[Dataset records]
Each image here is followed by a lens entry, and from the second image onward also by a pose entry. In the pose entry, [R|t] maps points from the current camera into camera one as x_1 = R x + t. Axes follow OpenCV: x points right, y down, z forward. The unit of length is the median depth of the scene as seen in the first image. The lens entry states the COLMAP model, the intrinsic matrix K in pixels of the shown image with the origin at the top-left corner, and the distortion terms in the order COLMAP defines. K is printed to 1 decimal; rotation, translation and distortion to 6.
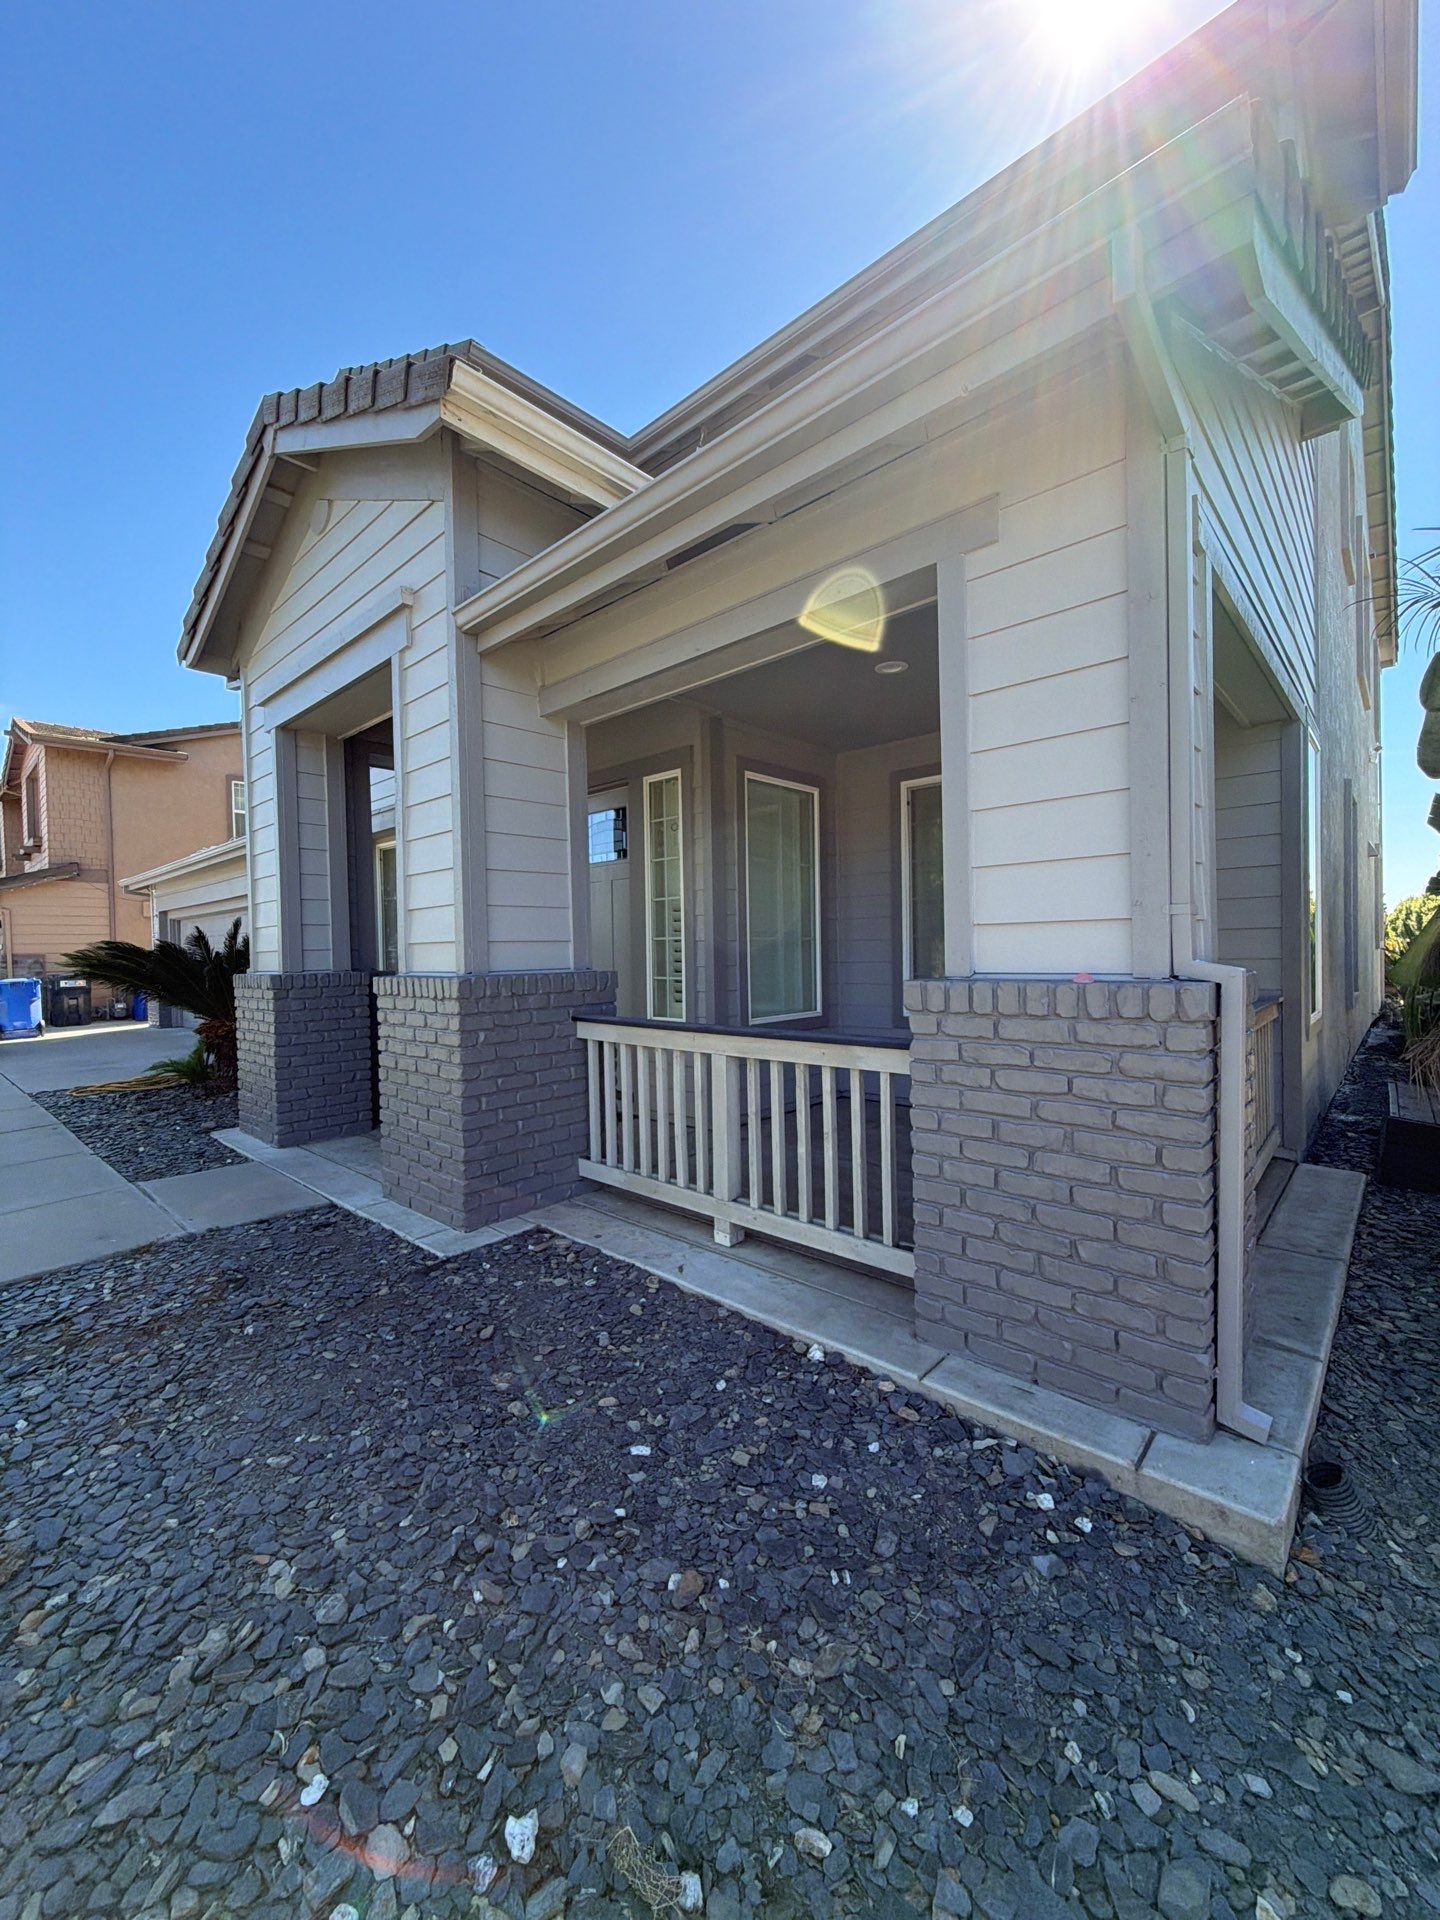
lens RADIAL K [[764.5, 0, 721.9], [0, 764.5, 956.6], [0, 0, 1]] dist [-0.000096, 0.000002]
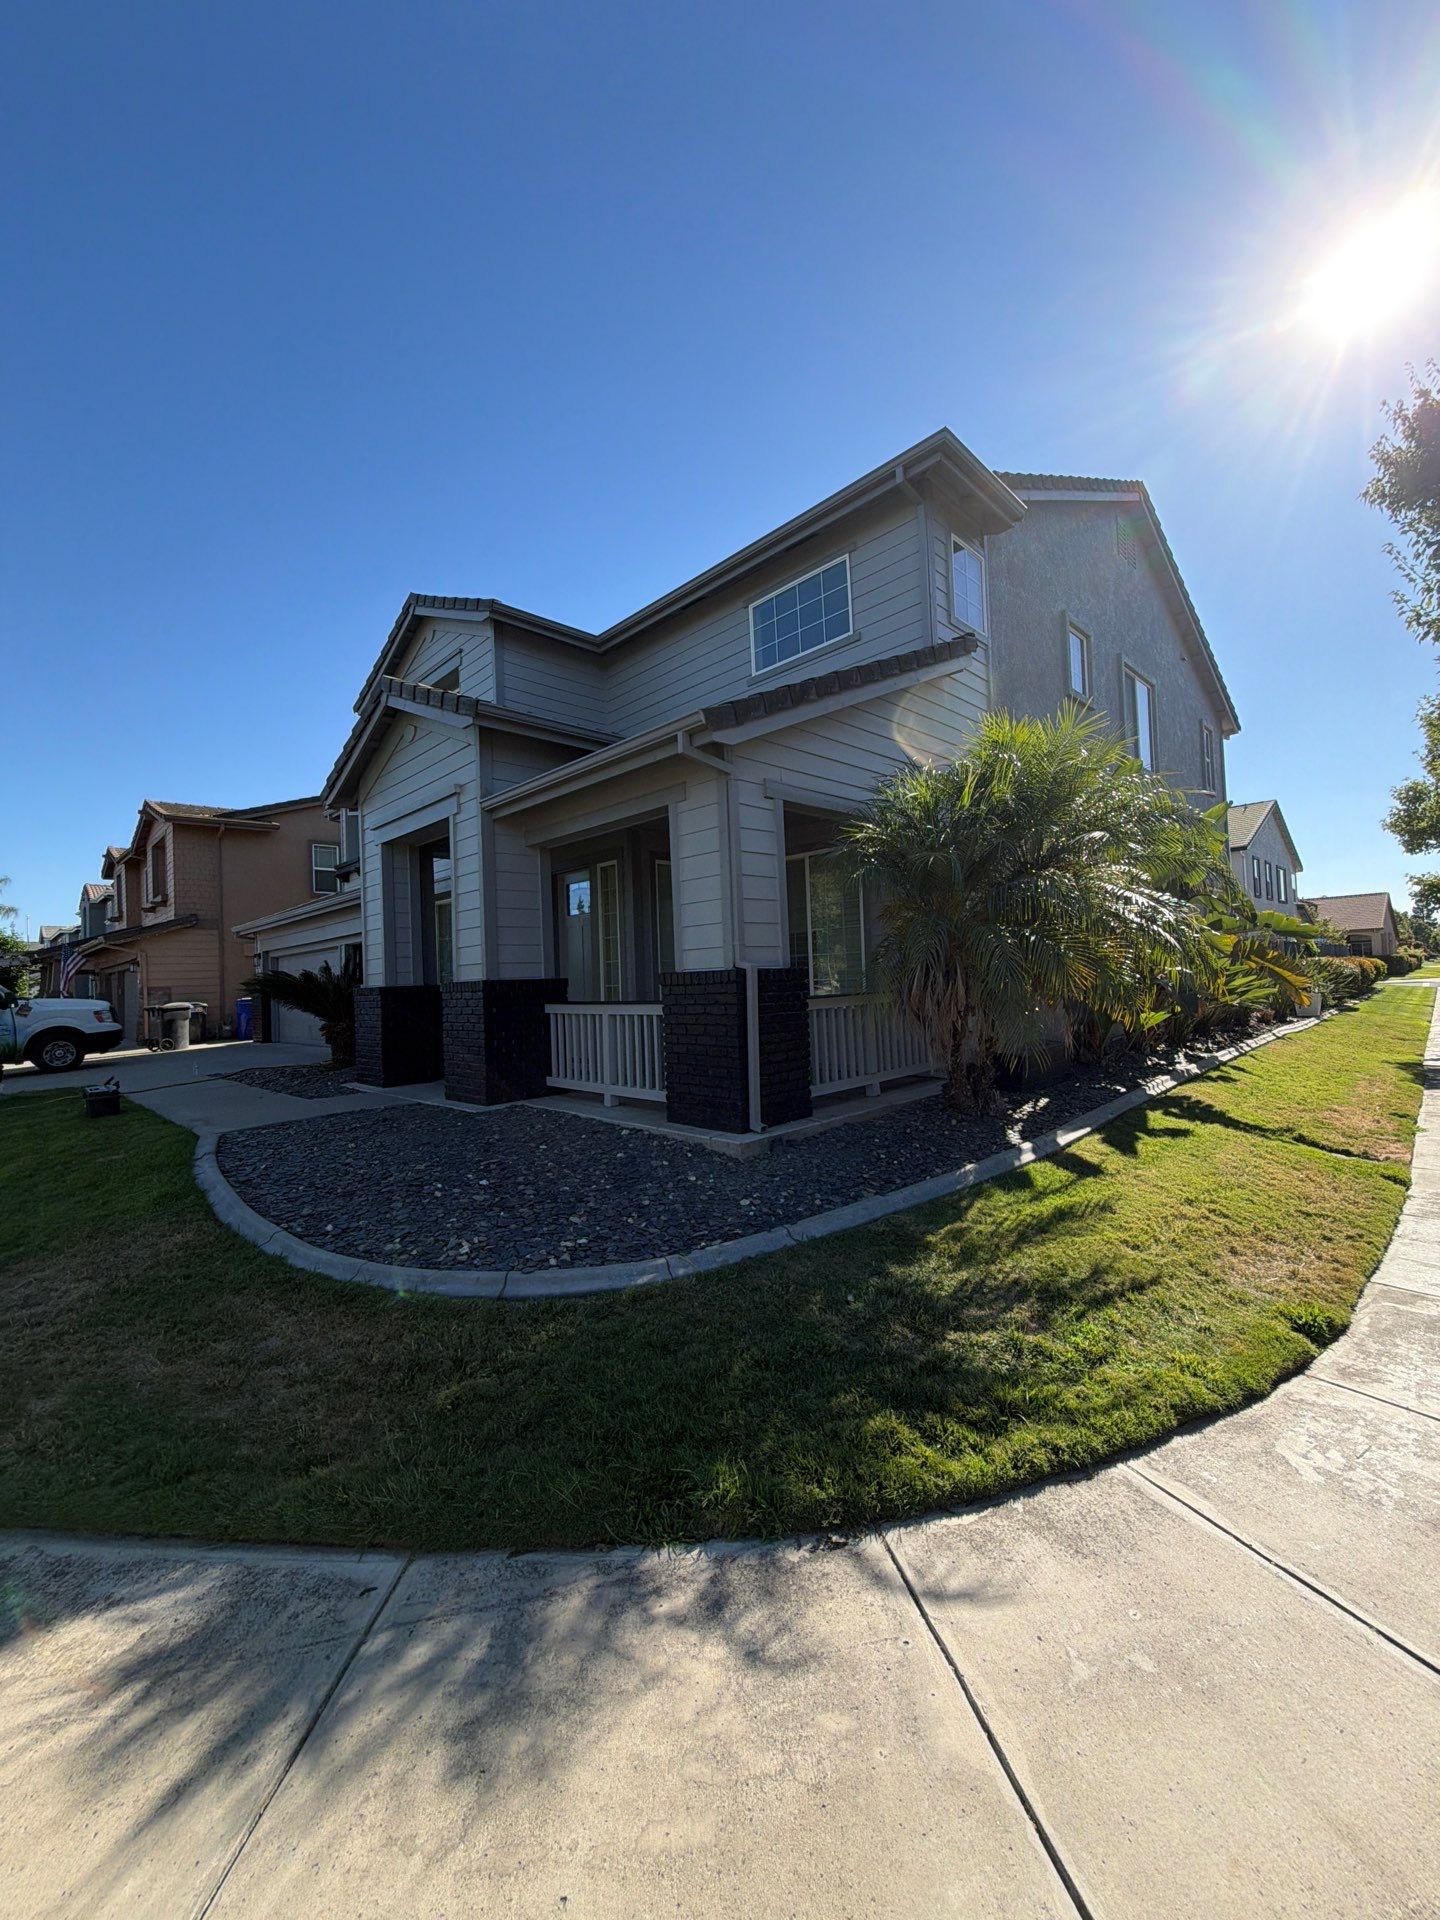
lens RADIAL K [[764.5, 0, 721.9], [0, 764.5, 956.6], [0, 0, 1]] dist [-0.000096, 0.000002]
pose [[0.998596, -0.018999, -0.049455, 0.350351], [0.017050, 0.999072, -0.039552, 0.049014], [0.050160, 0.038653, 0.997993, -0.896318]]
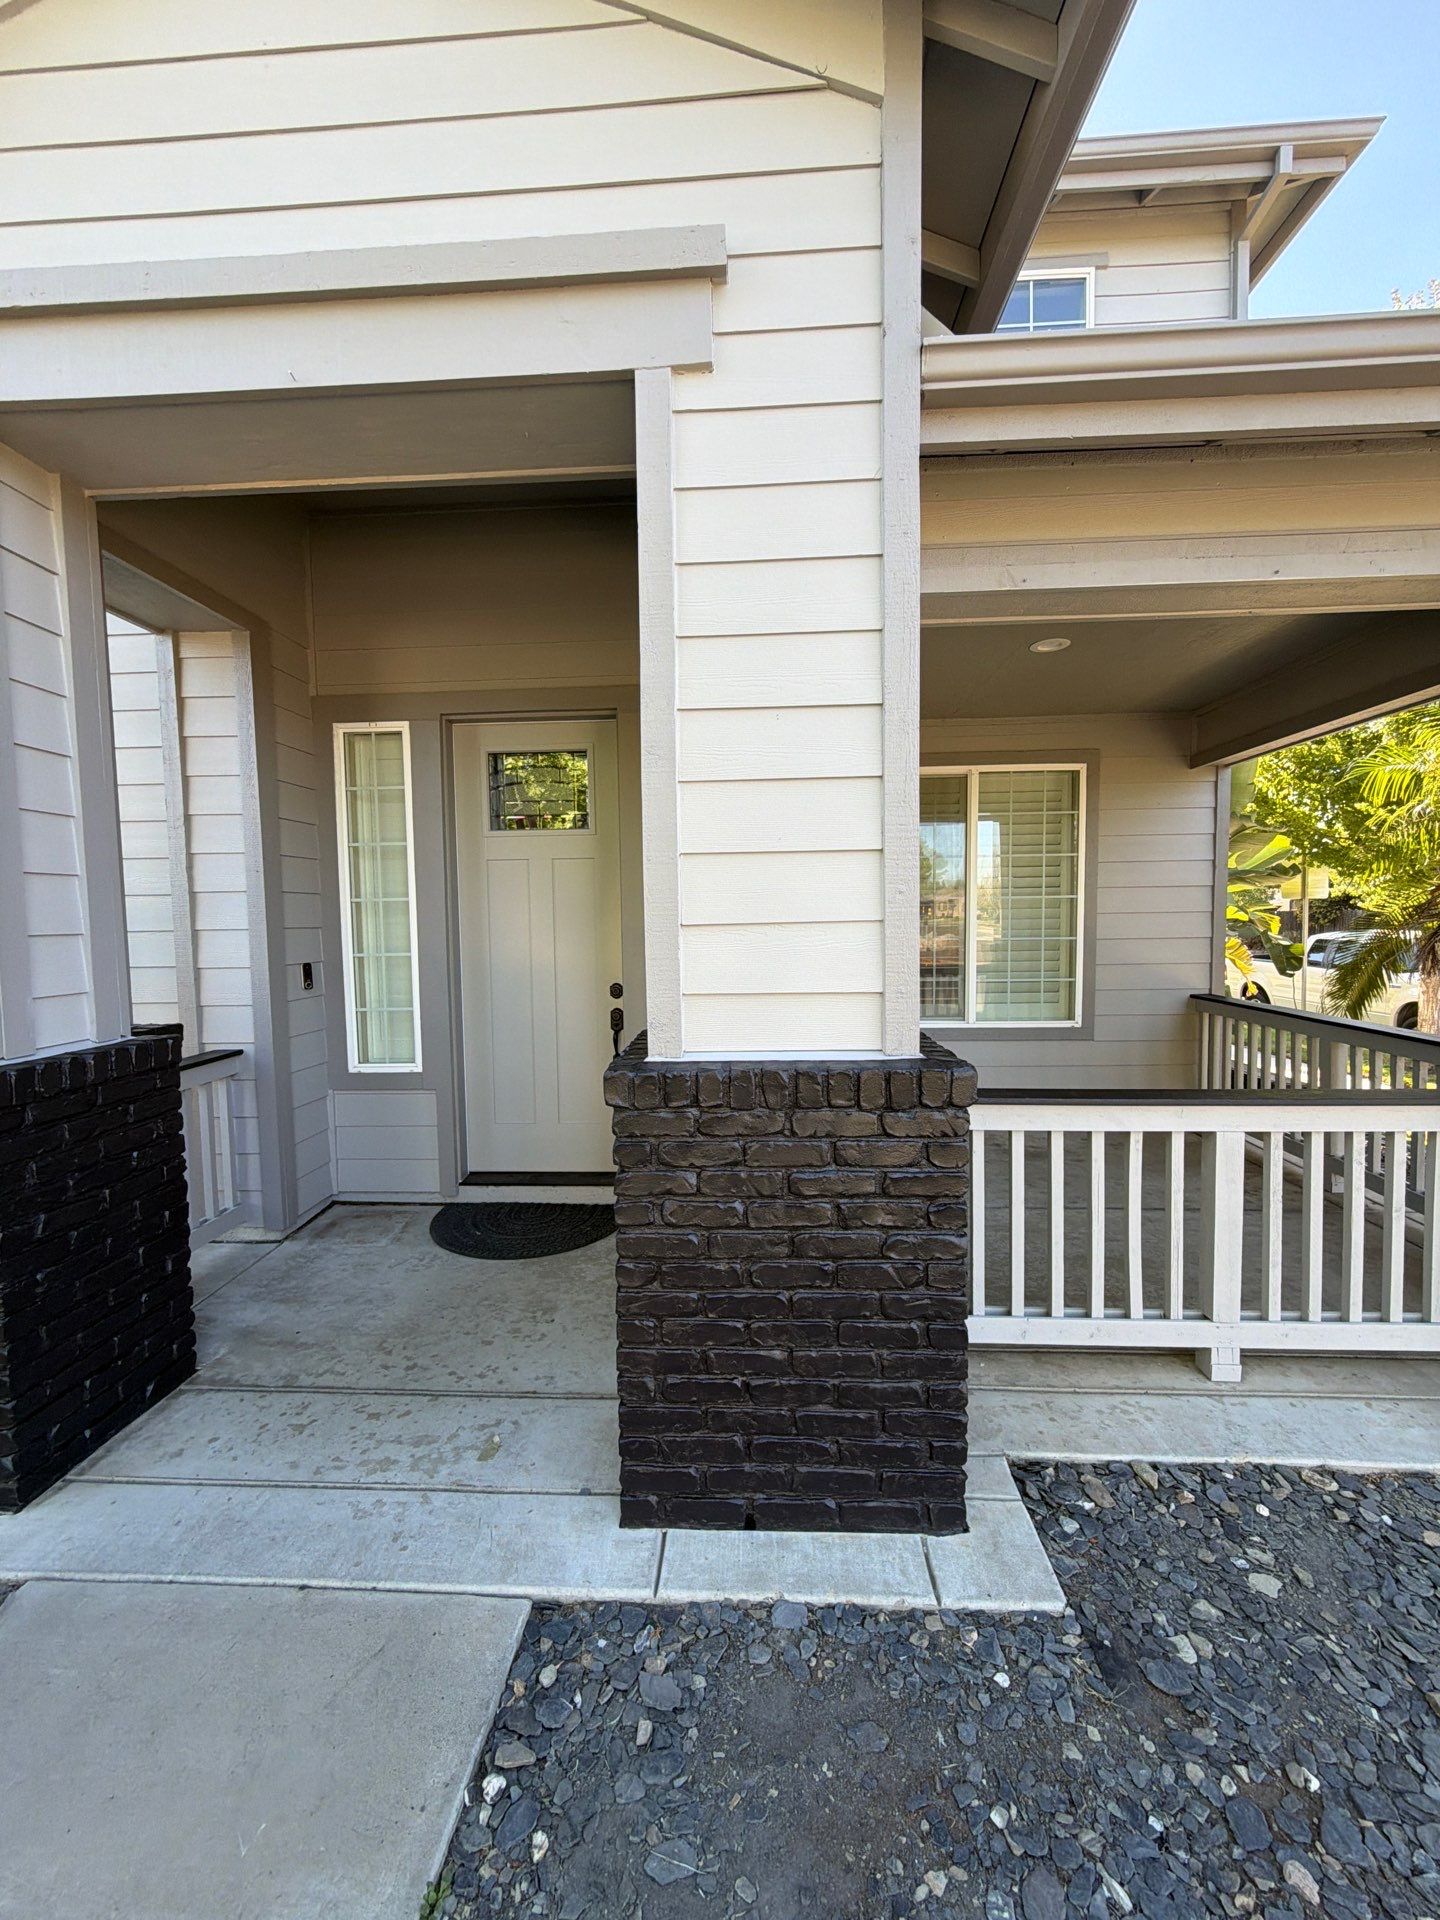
lens RADIAL K [[764.5, 0, 721.9], [0, 764.5, 956.6], [0, 0, 1]] dist [-0.000096, 0.000002]
pose [[0.767237, -0.025608, 0.640852, -0.714891], [0.004405, 0.999389, 0.034660, -0.059044], [-0.641349, -0.023769, 0.766881, 0.625777]]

◆ **To do**:
Each entry should be output word for word, with no pictures carried over.

◆ **Result**:
Each image here is followed by a lens entry, and from the second image onward also by a pose entry. In the pose entry, [R|t] maps points from the current camera into camera one as x_1 = R x + t. Axes follow OpenCV: x points right, y down, z forward. The unit of length is the median depth of the scene as seen in the first image. The lens entry states the COLMAP model, the intrinsic matrix K in pixels of the shown image with the origin at the top-left corner, and the distortion terms in the order COLMAP defines. K is printed to 1 decimal; rotation, translation and distortion to 6.
lens RADIAL K [[764.5, 0, 721.9], [0, 764.5, 956.6], [0, 0, 1]] dist [-0.000096, 0.000002]
lens RADIAL K [[764.5, 0, 721.9], [0, 764.5, 956.6], [0, 0, 1]] dist [-0.000096, 0.000002]
pose [[0.998596, -0.018999, -0.049455, 0.350351], [0.017050, 0.999072, -0.039552, 0.049014], [0.050160, 0.038653, 0.997993, -0.896318]]
lens RADIAL K [[764.5, 0, 721.9], [0, 764.5, 956.6], [0, 0, 1]] dist [-0.000096, 0.000002]
pose [[0.767237, -0.025608, 0.640852, -0.714891], [0.004405, 0.999389, 0.034660, -0.059044], [-0.641349, -0.023769, 0.766881, 0.625777]]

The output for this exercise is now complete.